— Source document —
.....

GitHub Status

Mar 24, 2024

No incidents reported today.

Mar 23, 2024

No incidents reported.

Mar 22, 2024

No incidents reported.

Mar 21, 2024

No incidents reported.

Mar 20, 2024

No incidents reported.

Mar 19, 2024

No incidents reported.

Mar 18, 2024

No incidents reported.

Mar 17, 2024

No incidents reported.

Mar 16, 2024

No incidents reported.

Mar 15, 2024

Incident with Actions and Pages

Resolved - This incident has the same root cause as this incident.. Please follow the link to view the incident summary.
Mar 15, 20:28 UTC

Update - Actions is operating normally.
Mar 15, 20:27 UTC

Update - Pages is experiencing degraded performance. We are continuing to investigate.
Mar 15, 20:09 UTC

Investigating - We are investigating reports of degraded performance for Actions
Mar 15, 20:07 UTC

Incident with Codespaces and API Requests

Resolved - On March 15, 2024, between 19:42 UTC and 20:24 UTC several services were degraded due to a regression in calling the permissions system.

New GitHub Codespaces could not be created, as were Codespaces sessions that required minting a new auth token.

Actions saw delays and infrastructure failures due to the upstream dependency on fetching tokens for the repository for runs to successfully execute.

GitHub Pages were affected due to the impact on Actions, resulting in 1266 page builds failing, which at the low point represented 33% of page builds failing. This resulted in page edits not being reflected on those impacted sites.

.....

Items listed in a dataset

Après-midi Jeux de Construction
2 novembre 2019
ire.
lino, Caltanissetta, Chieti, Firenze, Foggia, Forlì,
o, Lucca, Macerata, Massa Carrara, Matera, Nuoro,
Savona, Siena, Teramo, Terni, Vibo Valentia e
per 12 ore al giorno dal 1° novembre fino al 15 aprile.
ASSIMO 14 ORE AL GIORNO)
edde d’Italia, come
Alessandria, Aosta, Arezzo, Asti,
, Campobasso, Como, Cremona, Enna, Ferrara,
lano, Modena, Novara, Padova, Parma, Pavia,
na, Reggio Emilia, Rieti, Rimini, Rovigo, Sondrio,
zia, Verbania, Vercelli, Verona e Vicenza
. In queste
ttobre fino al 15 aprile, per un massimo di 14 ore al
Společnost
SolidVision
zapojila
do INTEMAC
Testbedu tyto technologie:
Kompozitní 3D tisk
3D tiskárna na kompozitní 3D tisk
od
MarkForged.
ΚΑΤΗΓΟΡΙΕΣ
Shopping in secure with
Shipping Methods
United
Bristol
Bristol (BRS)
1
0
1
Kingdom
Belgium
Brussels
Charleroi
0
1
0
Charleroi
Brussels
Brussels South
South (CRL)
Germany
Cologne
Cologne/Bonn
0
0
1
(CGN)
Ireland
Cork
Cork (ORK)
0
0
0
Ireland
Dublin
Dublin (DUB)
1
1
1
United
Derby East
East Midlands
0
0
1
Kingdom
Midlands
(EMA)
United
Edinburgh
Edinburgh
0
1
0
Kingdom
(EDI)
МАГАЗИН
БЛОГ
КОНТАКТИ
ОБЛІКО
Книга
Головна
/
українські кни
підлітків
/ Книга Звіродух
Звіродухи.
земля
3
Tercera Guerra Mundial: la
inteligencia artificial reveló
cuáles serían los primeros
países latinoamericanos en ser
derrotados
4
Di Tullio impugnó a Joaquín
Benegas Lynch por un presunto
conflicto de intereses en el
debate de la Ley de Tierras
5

.....

Please extract everything from "Incident with Actions" down to "is operating normally." in the GitHub status page, copying it word for word.

— Output —
Incident with Actions and Pages

Resolved - This incident has the same root cause as this incident.. Please follow the link to view the incident summary.
Mar 15, 20:28 UTC

Update - Actions is operating normally.